Samsung artificially boosts Galaxy Note 3's benchmark scores by 20%

Samsung artificially boosts Galaxy Note 3's benchmark scores by 20%

The idiom, "once bitten, twice shy" apparently does not apply to Samsung as its latest Galaxy Note 3 is found to perform up to 20 per cent better in popular benchmarks thanks to the company's artificial boosts.

According to Ars Technica, Samsung seems to be artificially boosting the device's benchmark scores with a high-power CPU mode that is enabled when selected popular benchmarking apps are being run on the Galaxy Note 3.

Ars Technica discovered that the CPU of the Galaxy Note 3 is set to 2.3GHz with all of its four cores activated when a popular benchmarking app is loaded. Under normal conditions (e.g. phone in idle mode), three of the four cores will be disabled to conserve power.

The team at Ars Technica was able to trick the Galaxy Note 3 into not entering the high-power CPU mode by disassembling the benchmarking app (in this case, Geekbench 3) and changing its name to Stealth Bench. When running Stealth Bench, the CPU is set to idle with most of its cores shut off. The results are startling; the Galaxy Note 3 is found to perform 20 per cent better in Geekbench 3 when compared to its clone (Stealth Bench).

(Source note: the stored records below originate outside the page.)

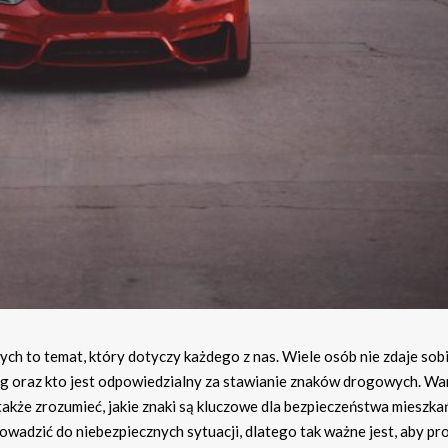
ch to temat, który dotyczy każdego z nas. Wiele osób nie zdaje sob
óg oraz kto jest odpowiedzialny za stawianie znaków drogowych. Wa
a także zrozumieć, jakie znaki są kluczowe dla bezpieczeństwa mieszka
adzić do niebezpiecznych sytuacji, dlatego tak ważne jest, aby pr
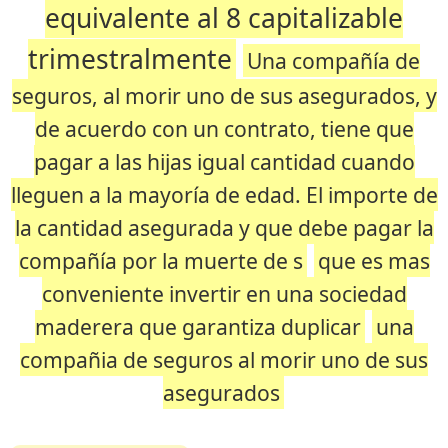
equivalente al 8 capitalizable
trimestralmente
Una compañía de
seguros, al morir uno de sus asegurados, y
de acuerdo con un contrato, tiene que
pagar a las hijas igual cantidad cuando
lleguen a la mayoría de edad. El importe de
la cantidad asegurada y que debe pagar la
compañía por la muerte de s
que es mas
conveniente invertir en una sociedad
maderera que garantiza duplicar
una
compañia de seguros al morir uno de sus
asegurados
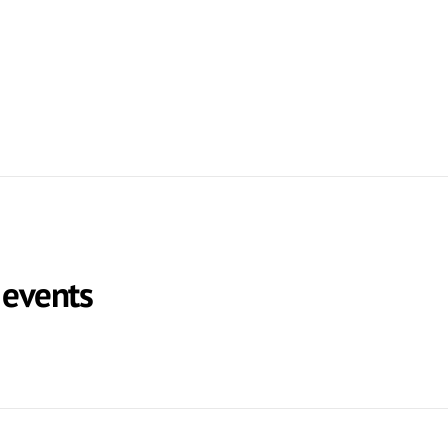
 events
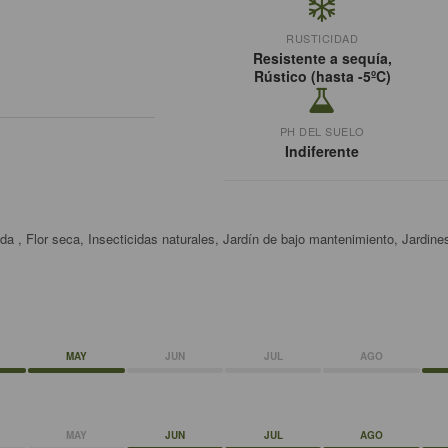
RUSTICIDAD
Resistente a sequía,
Rústico (hasta -5ºC)
PH DEL SUELO
Indiferente
a , Flor seca, Insecticidas naturales, Jardín de bajo mantenimiento, Jardines
MAY
JUN
JUL
AGO
MAY
JUN
JUL
AGO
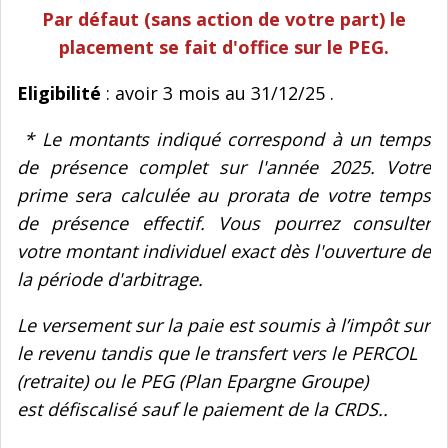
Par défaut (sans action de votre part) le
placement se fait d'office sur le PEG.
Eligibilité
: avoir 3 mois au 31/12/25 .
* Le montants indiqué correspond à un temps
de présence complet sur l'année 2025. Votre
prime sera calculée au prorata de votre temps
de présence effectif. Vous pourrez consulter
votre montant individuel exact dès l'ouverture de
la période d'arbitrage.
Le versement sur la paie est soumis à l’impôt sur
le revenu tandis que le transfert vers le PERCOL
(retraite) ou le PEG (Plan Epargne Groupe)
est défiscalisé sauf le paiement de la CRDS..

Ars Technica went one step further to extract and examine the file that triggers the boost behaviour. The file is revealed to exclusively target benchmarking apps and covers all the popular apps such as Geekbench 3, Quadrant and Linpack. "Stealth" versions of these apps were also made to test the other benchmarks, and results were similar with the Geekbench findings.

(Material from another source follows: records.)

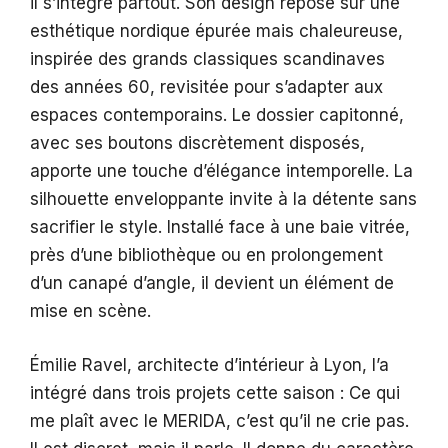
il s’intègre partout. Son design repose sur une
esthétique nordique épurée mais chaleureuse,
inspirée des grands classiques scandinaves
des années 60, revisitée pour s’adapter aux
espaces contemporains. Le dossier capitonné,
avec ses boutons discrètement disposés,
apporte une touche d’élégance intemporelle. La
silhouette enveloppante invite à la détente sans
sacrifier le style. Installé face à une baie vitrée,
près d’une bibliothèque ou en prolongement
d’un canapé d’angle, il devient un élément de
mise en scène.
Émilie Ravel, architecte d’intérieur à Lyon, l’a
intégré dans trois projets cette saison : Ce qui
me plaît avec le MERIDA, c’est qu’il ne crie pas.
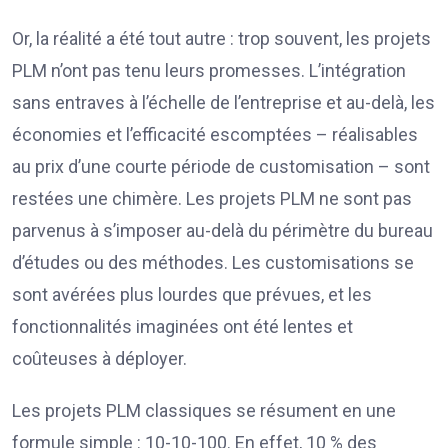
Or, la réalité a été tout autre : trop souvent, les projets
PLM n’ont pas tenu leurs promesses. L’intégration
sans entraves à l’échelle de l’entreprise et au-delà, les
économies et l’efficacité escomptées – réalisables
au prix d’une courte période de customisation – sont
restées une chimère. Les projets PLM ne sont pas
parvenus à s’imposer au-delà du périmètre du bureau
d’études ou des méthodes. Les customisations se
sont avérées plus lourdes que prévues, et les
fonctionnalités imaginées ont été lentes et
coûteuses à déployer.
Les projets PLM classiques se résument en une
formule simple : 10-10-100. En effet, 10 % des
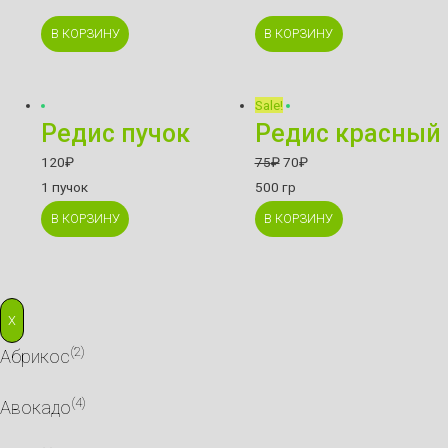
В КОРЗИНУ
В КОРЗИНУ
Sale!
Редис пучок
Редис красный
120
₽
75
₽
70
₽
1 пучок
500 гр
В КОРЗИНУ
В КОРЗИНУ
X
(2)
Абрикос
(4)
Авокадо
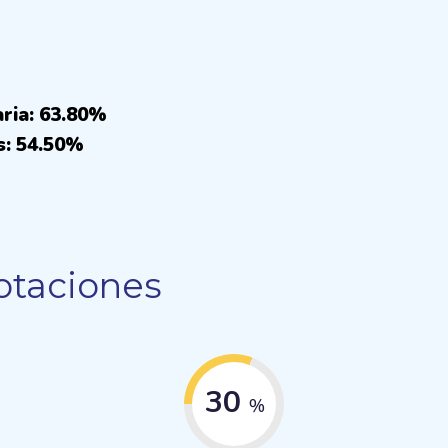
aria: 63.80%
s: 54.50%
otaciones
30
%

One ironic finding that Ars Technica stumbled upon is the fact that the Galaxy Note 3 still performed better than the LG G2 with the high-power CPU mode disabled. The G2 also runs on the same Qualcomm Snapdragon 800 quad-core processor.

Samsung faced similar allegations when AnandTech reported in August that the GPU of the Galaxy S4 was tweaked to perform better in several benchmarks. Samsung responded with an official statement clarifying that the maximum GPU frequencies for the Galaxy S4 have been varied to provide the optimal user experience, and were not intended to improve certain benchmark results.

While benchmarks' results are included in our reviews of smartphones and tablets, it is important to note that we also weigh in the user experience in real world scenarios. As mentioned in our review of the Galaxy Note 3, we felt that the user experience wasn't any better than any of the recent Android flagship devices we've tested.

Samsung not the only one cheating in benchmarks

It turns out that Samsung is not the only phone maker to tweak the hardware of its devices to perform better in popular benchmarking apps. Apparently, this practice is widespread among Android phone makers.

AnandTech tested several other Android devices and found that they run some kind of CPU optimization. According to AnandTech, Apple, Motorola and the Nexus devices are the exception.

The findings reveal that the ASUS PadFone Infinity, HTC One, One mini and LG G2 have their own list of benchmarking apps that matter and need optimising. The tech site also claims that this practice is an OEM level decision, which is not advocated by the chipset makers.

If you are hoping the recent spotlight on this matter is going to make the Android vendors change their minds, you are wrong. AnandTech states that the situation is going to get worse. OEMs should divert their resources to making better software and devices instead of playing in this dirty game of inflating benchmark scores.